Okay, back in GitBash, enter the following using the Git HTTPS url. This will connect your code on your machine from this template to the new Git repository for your project.

	git remote set-url origin HTTPS_URL

.Rproj

Working in R (and RStudio) you have access to projects, you should always use them. These create directory with a .Rproj file within. Importantly, these allow us to make references to the directory within our code, instead of having to reference full file paths within our system, regardless of OS. Like Git, each new project or purpose gets its own .Rproj.

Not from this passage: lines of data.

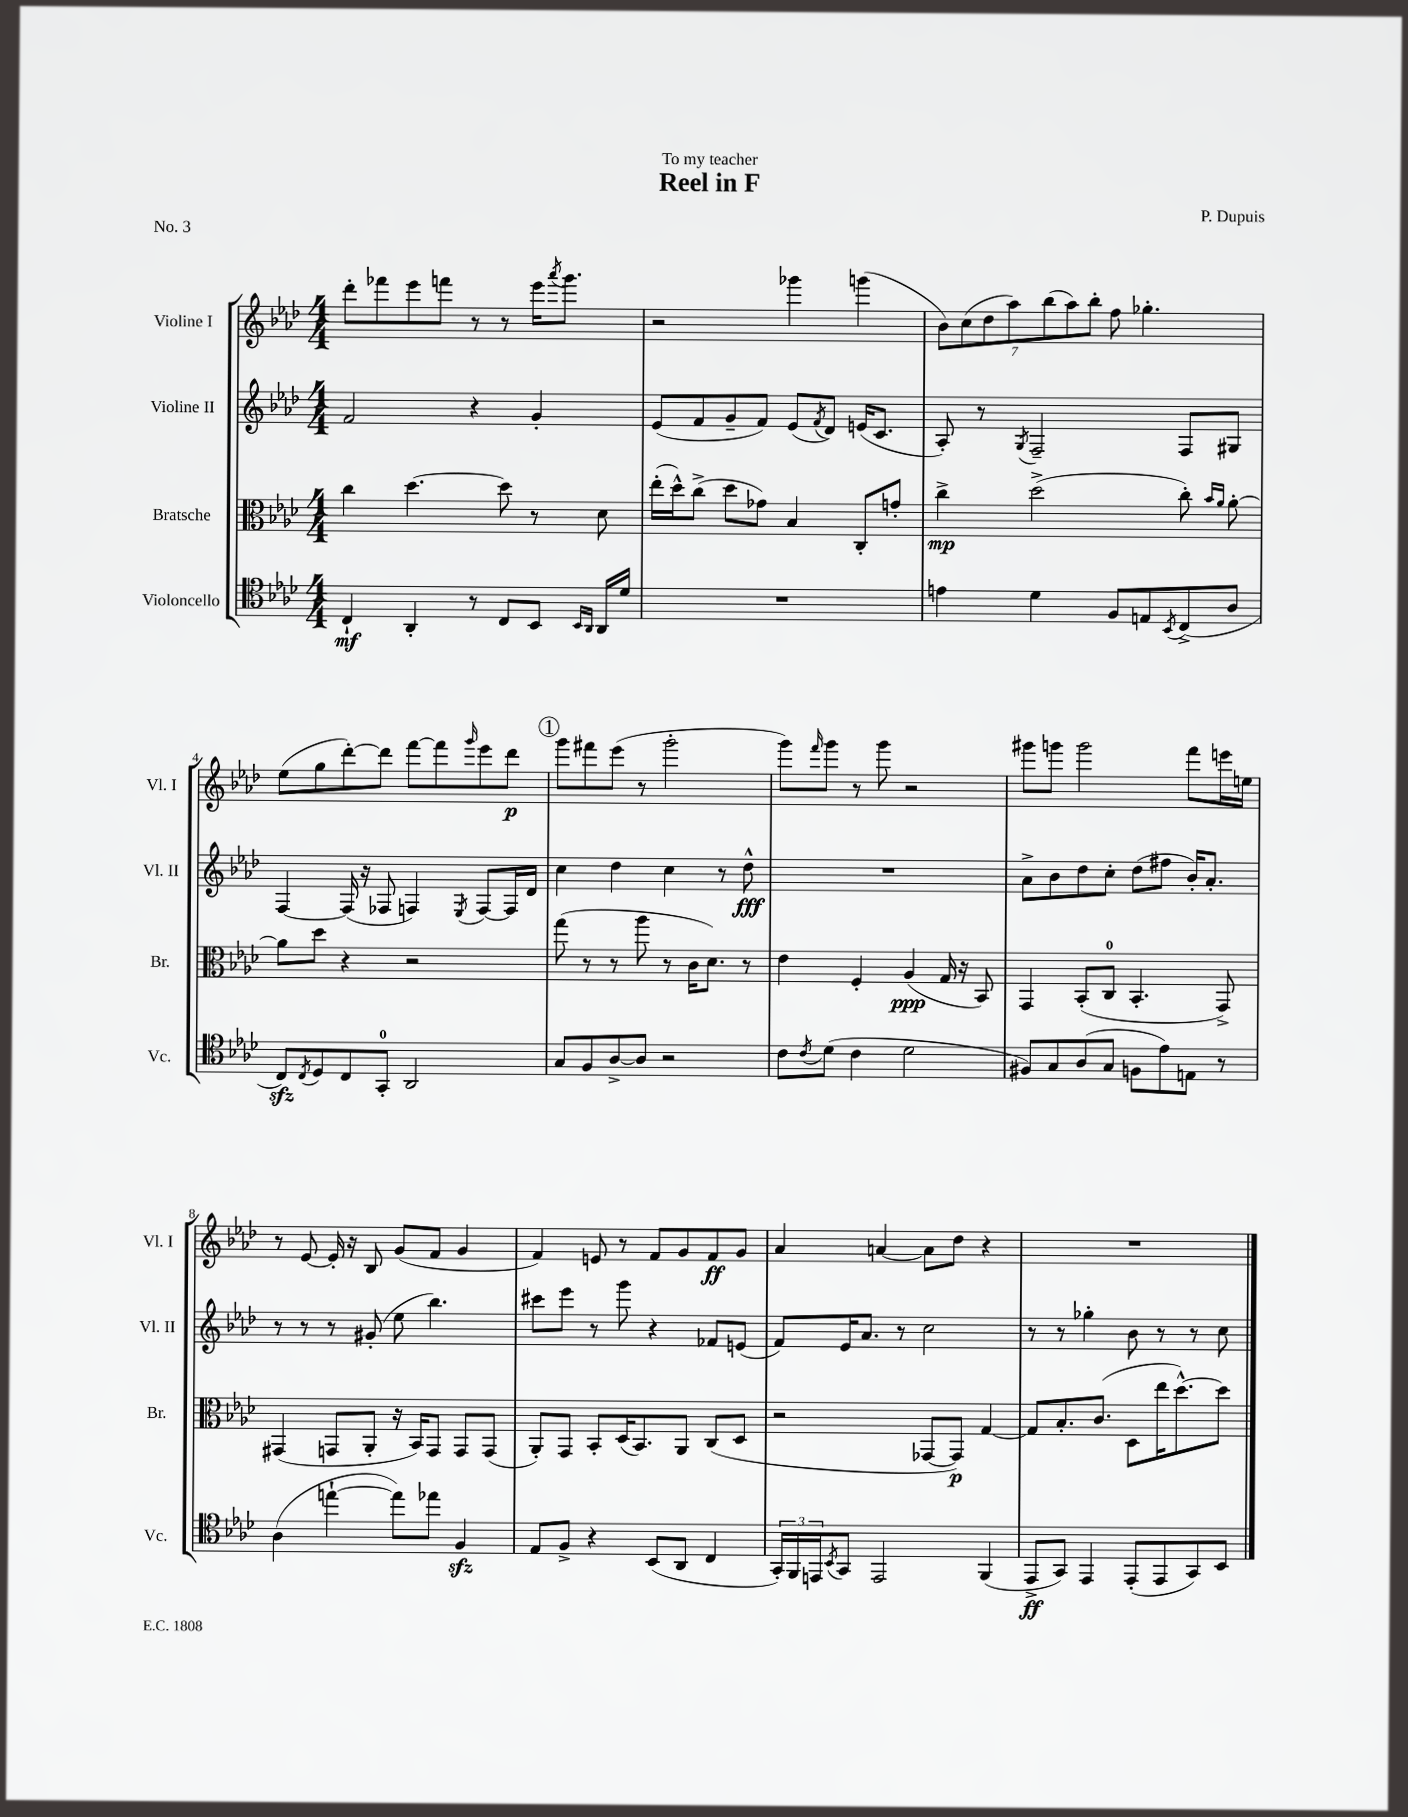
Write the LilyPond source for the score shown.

\header { title = "Reel in F" composer = "P. Dupuis" dedication = "To my teacher" piece = "No. 3" }
<<
\new StaffGroup <<
\new Staff = "s0" \with { instrumentName = "Violine I" shortInstrumentName = "Vl. I" } {
    \clef treble \key aes \major \numericTimeSignature \time 4/4
    des'''8-. fes'''8 ees'''8 f'''8 r8 r8 ees'''16 \acciaccatura { aes'''8 } g'''8. |
    r2 ges'''4 g'''4( |
    \tuplet 7/4 { bes'8) c''8( des''8 aes''8) bes''8( aes''8) bes''8-. } f''8 ges''4.-. |
    ees''8( g''8 des'''8~-.) des'''8 f'''8~ f'''8 \grace { g'''16 } ees'''8 des'''8\p |
    \mark \markup { \circle "1" } g'''8 fis'''8 ees'''8( r8 g'''2-. |
    g'''8) \grace { f'''16 } g'''8 r8 g'''8 r2 |
    gis'''8 g'''8 g'''2 f'''8 e'''16 e''16 |
    r8 ees'8~ ees'16-. r16 bes8 g'8( f'8 g'4 |
    f'4) e'8 r8 f'8 g'8 f'8\ff g'8 |
    aes'4 a'4~ a'8 des''8 r4 |
    R1 \bar "|." |
}
\new Staff = "s1" \with { instrumentName = "Violine II" shortInstrumentName = "Vl. II" } {
    \clef treble \key aes \major \numericTimeSignature \time 4/4
    f'2 r4 g'4-. |
    ees'8( f'8 g'8-- f'8) ees'8( \acciaccatura { f'8 } des'8) e'16( c'8. |
    aes8-.) r8 \acciaccatura { g8 } f2-- f8 gis8 |
    f4~ f16( r16 fes8 f4) \acciaccatura { ees8 } f8~ f16 des'16 |
    \mark \markup { \circle "1" } c''4 des''4 c''4 r8 des''8-^\fff |
    R1 |
    aes'8-> bes'8 des''8 c''8-. des''8( fis''8 bes'16-.) aes'8.-. |
    r8 r8 r8 gis'8-.( ees''8 bes''4.) |
    cis'''8 ees'''8 r8 g'''8 r4 fes'8 e'8( |
    f'8) ees'16 aes'8. r8 c''2 |
    r8 r8 ges''4-. bes'8 r8 r8 c''8 \bar "|." |
}
\new Staff = "s2" \with { instrumentName = "Bratsche" shortInstrumentName = "Br." } {
    \clef alto \key aes \major \numericTimeSignature \time 4/4
    c''4 des''4.~ des''8 r8 des'8 |
    ees''16-.( des''16-^) c''8->( des''8 ges'8) bes4 c8-. g'8-. |
    c''4->\mp des''2->( c''8-.) \grace { bes'16 aes'16 } aes'8~-. |
    aes'8 des''8 r4 r2 |
    \mark \markup { \circle "1" } g''8( r8 r8 aes''8 r8 c'16 des'8.) r8 |
    ees'4 f4-. aes4\ppp( g16 r16 bes,8) |
    g,4 bes,8-.( c8-0 bes,4.-. g,8->) |
    gis,4( g,8 aes,8-. r16 bes,16) g,8 g,8 g,8( |
    aes,8-.) g,8 bes,8-. des16( bes,8.) aes,8 c8( des8 |
    r2 ges,8~ ges,8\p) g4~ |
    g8 bes8.-. c'8.( des8 ees''16 des''8.~-^) des''8 \bar "|." |
}
\new Staff = "s3" \with { instrumentName = "Violoncello" shortInstrumentName = "Vc." } {
    \clef tenor \key aes \major \numericTimeSignature \time 4/4
    c4-!\mf aes,4-. r8 c8 bes,8 \grace { bes,16 aes,16 } aes,16 des'16 |
    R1 |
    e'4 des'4 f8 e8 \acciaccatura { bes,8 } c8->( aes8 |
    c8\sfz) \acciaccatura { c8 } des8 c8 g,8-0-. aes,2 |
    \mark \markup { \circle "1" } g8 f8 aes8~-> aes8 r2 |
    c'8 \acciaccatura { c'8 } des'8( c'4 des'2 |
    fis8) g8 aes8( g8 f8 ees'8) e8 r8 |
    aes4( e''4~-! e''8) ees''8 f4\sfz |
    ees8 f8-> r4 bes,8( aes,8 c4 |
    \tuplet 3/2 { g,16-.) f,16 e,16 } \acciaccatura { bes,8 } g,8 e,2 f,4( |
    ees,8->\ff g,8) ees,4 ees,8-.( ees,8 g,8) bes,8 \bar "|." |
}
>>
>>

Renv is a package control system within R. It is already installed and ready to go in this template. This means that each .Rproj has its own copy of each of the packages used. Why you ask?

  • So that you dont run into issues down the road where you try to run your code, but package X has been updated, and broken your pipeline.
  • So that you can share your analysis with others, and the packages they have installed will be exactly the same as what you have installed, always.

This template has already had renv::init() run which starts the process. To install a new package use the following in R:

# if its a CRAN package
	renv::install("packagename")
# if its a GitHub package
	renv::install("alexbhatt/epidm")
# if its a GitLab package
	options(renv.config.gitlab.host = "http://my-gitlab-server")
	renv::install("gitlab::USER/pkgRepo")

# once you have installed all your packages
	renv::snapshot()

renv::snapshot() saves a file in the directory renv.lock which is used by renv::restore() to download and install all the relevant packages within the project.

You like DAGS? Well targets seems to be the R package for managing directed aycylic graphs (DAGS) for analytic pipelines. It is already installed and ready to go in this template. This means you can setup a workflow, using a series of package-defined and user-defined functions as a RAP. Just define a list in the _targets.R file and let targets do the rest to help you execute, debug and run your pipeline. I'll add to this later once I have a better understanding.

Docker

We've got package management through renv and pipeline management through targets. Docker gives us environment management. This includes version control of R itself. We use docker so that we can create a container (like a virtual machine) which has all the dependencies for the pipeline independent of your local machine. This also allows us to export our analysis to a cloud or high-performance computer cluster. The container is created by following the instructions within the Dockerfile. Of note is that these are built in Linux, so you may need to adapt your code slightly to run within this environment.